The Washington Post: North Korea Quits Nuclear Arms Treaty, World Urges Caution as N. Korea Raises World War III Fears
It's a given that North Korea's moves are all part of the great diplomatic chess game, and that the North's withdrawal from a treaty it'd already admitted violating is largely symbolic, but these things do matter. What's most distressing is that they give no indication that US policy is achieving the aims of American national interests, but rather the contrary. Our goal should be a cooling off, not an escalation, of rhetoric.
In fact, throughout this
crisis situation, there's been a conspicuous failure of Bush Administration policy to achieve American goals on the Korean peninsula. For starters, it may well be that Bush's "Axis of Evil" speech and stated support for preemption made an already-paranoid North Korean government even more fearful and prompted this confrontation. There's also this disquieting analysis indicating that North Korean dictator Kim Jong Il may be more confrontational than his late father and less likely to compromise for fear of appearing weak before Korea's powerful generals.

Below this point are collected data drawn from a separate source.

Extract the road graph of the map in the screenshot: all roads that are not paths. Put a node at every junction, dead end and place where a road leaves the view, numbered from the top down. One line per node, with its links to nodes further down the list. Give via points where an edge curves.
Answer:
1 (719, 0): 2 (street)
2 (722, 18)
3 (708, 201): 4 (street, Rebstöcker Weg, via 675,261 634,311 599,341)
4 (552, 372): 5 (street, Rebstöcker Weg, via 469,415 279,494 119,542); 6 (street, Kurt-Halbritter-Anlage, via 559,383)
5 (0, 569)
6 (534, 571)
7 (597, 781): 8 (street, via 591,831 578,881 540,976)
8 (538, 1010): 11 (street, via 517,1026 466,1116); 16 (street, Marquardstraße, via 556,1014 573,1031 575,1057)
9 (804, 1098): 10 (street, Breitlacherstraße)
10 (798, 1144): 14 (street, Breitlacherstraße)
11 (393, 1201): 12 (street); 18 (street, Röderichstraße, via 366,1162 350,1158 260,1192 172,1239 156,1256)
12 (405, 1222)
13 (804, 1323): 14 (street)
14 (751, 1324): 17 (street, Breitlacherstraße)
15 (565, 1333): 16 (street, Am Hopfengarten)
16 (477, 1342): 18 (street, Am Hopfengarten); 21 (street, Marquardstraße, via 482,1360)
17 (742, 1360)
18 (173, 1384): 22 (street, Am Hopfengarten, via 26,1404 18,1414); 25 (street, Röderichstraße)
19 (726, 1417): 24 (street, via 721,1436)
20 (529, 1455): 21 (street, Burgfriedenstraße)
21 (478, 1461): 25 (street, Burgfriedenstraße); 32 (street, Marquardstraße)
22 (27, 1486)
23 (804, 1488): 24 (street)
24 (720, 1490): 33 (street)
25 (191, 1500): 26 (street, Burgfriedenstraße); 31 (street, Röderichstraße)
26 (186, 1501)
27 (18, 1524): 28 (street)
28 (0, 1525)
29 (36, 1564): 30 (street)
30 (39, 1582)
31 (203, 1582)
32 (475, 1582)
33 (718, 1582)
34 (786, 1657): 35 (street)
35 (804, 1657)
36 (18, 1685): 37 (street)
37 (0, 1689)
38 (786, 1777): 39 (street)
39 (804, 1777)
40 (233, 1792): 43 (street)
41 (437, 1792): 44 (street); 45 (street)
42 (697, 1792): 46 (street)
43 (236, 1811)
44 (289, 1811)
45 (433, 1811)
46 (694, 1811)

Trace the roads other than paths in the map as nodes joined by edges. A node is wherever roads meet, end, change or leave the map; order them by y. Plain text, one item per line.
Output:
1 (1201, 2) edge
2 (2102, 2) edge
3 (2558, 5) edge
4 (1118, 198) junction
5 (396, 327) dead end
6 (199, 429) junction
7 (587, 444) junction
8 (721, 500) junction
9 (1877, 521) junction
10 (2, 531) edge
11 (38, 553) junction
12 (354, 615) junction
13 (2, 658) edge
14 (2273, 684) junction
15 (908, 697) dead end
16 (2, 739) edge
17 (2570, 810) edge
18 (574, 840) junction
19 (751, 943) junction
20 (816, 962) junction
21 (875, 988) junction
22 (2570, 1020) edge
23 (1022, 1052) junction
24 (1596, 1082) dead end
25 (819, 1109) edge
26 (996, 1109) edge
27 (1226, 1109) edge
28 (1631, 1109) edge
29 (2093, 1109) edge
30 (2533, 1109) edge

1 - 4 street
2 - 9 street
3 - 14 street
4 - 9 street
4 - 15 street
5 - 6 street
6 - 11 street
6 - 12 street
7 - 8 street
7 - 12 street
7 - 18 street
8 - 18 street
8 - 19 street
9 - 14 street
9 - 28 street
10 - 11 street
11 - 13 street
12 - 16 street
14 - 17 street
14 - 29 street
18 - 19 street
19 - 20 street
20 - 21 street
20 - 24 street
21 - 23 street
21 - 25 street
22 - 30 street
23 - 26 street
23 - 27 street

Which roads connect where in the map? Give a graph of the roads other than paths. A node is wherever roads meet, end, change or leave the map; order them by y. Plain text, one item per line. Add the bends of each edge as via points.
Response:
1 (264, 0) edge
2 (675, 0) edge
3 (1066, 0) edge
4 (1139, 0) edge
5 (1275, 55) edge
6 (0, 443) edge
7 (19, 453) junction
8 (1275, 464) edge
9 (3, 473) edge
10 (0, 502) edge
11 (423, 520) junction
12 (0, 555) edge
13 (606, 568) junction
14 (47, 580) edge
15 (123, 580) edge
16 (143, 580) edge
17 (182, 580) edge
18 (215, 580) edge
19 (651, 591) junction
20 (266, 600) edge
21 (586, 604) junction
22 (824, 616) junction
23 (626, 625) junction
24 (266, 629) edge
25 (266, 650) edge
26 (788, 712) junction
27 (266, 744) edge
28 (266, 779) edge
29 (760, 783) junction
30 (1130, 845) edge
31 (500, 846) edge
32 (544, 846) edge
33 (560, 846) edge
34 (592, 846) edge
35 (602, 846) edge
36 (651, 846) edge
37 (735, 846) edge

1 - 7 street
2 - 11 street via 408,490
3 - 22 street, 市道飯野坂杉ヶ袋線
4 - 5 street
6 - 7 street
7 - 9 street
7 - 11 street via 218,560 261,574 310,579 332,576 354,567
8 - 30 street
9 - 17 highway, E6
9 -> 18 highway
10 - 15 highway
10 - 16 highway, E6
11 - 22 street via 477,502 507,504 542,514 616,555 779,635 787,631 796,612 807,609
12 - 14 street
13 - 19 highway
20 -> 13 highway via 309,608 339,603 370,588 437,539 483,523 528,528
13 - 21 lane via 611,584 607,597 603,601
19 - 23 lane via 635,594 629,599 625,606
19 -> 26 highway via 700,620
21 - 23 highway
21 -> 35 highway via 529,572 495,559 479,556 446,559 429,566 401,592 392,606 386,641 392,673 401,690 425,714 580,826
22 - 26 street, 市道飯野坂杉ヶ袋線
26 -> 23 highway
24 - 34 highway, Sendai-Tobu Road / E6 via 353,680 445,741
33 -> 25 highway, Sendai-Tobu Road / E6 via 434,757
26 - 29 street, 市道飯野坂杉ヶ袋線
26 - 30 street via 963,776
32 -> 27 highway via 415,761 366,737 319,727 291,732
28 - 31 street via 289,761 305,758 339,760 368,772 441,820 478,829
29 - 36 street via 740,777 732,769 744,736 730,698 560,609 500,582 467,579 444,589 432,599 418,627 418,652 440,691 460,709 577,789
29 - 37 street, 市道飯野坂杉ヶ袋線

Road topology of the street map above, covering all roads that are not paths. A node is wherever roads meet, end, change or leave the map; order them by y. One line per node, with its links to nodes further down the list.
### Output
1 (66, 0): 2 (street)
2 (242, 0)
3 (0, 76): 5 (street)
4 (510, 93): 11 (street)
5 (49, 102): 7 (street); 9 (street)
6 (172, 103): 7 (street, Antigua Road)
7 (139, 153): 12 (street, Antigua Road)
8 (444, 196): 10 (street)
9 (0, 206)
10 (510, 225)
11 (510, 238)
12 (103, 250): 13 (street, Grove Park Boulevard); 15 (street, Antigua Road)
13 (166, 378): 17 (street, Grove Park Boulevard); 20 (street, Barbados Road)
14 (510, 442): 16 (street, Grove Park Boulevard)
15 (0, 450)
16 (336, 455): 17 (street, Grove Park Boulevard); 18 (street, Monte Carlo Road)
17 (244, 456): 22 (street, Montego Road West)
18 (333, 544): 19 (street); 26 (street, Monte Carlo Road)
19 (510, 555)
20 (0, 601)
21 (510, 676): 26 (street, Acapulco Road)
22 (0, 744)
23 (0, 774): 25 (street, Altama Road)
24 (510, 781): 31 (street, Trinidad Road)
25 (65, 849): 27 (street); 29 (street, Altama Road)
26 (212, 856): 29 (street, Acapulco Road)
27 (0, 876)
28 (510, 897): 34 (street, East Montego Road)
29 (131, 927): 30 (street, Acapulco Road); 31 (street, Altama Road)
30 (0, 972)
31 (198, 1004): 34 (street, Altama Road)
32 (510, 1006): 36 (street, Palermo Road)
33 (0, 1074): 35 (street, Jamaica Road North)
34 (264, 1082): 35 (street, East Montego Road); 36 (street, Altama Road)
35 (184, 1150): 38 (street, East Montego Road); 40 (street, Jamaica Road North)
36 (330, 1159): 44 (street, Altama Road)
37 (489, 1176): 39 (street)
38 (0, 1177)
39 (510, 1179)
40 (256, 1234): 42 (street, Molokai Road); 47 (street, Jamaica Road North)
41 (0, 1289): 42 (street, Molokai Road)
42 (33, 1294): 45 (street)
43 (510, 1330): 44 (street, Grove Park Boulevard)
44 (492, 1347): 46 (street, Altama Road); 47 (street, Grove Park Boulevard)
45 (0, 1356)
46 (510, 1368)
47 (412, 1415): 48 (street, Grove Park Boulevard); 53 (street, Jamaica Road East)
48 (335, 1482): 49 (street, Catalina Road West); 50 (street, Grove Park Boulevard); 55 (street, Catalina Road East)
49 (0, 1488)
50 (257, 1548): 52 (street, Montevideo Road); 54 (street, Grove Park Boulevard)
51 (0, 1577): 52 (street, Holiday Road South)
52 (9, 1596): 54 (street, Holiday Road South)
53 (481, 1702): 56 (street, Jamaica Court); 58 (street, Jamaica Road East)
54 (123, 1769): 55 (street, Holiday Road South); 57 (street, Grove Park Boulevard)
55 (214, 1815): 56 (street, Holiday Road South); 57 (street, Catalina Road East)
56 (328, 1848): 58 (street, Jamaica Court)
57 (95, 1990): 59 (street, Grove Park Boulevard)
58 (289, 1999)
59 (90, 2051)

We absolutely must pursue a foreign policy congruent with American goals. Haughty insistence that North Korea make concessions before negotiations begin is foolhardy in light of the fact that negotiations are what we want. This policy is doomed to failure, and the possible outcomes are a choice between bad or worse: Either Korea refuses to comply, and no negotiations occur, denying America one of its objectives, or Korea refuses to comply and negotiations occur anyway, thus weakening the US hand.
I'd love to hear evidence or argument suggesting that the Bush Administration's stance toward North Korea is the result of some clever strategy--or indeed, any coherent policy at all. Of course, such an argument would have to be weighed against ample evidence to the contrary. Sadly, all indications point toward policy--such as it is--being crafted by the White House political establishment with an eye toward selling the administration's policies (*cough*Iraq*cough*), not achieving American objectives.
One last thing...I've heard hawks saying argue that the Korean situation only proves that we need to confront Saddam militarily now, while he hasn't yet developed nukes. That argument stinks on ice, as it implies that we're only strong in the face of weaker nations, and pussycats against foes packing a greater threat (in short, the classic traits of a bully). Policy based on such a concept, rather than ensuring security, leads inevitably to destabilization, as it motivates hostile nations to develop nukes as an anti-interventionist trump card. Great going, guys.
(Update: I've combined this formerly two-section post into one.)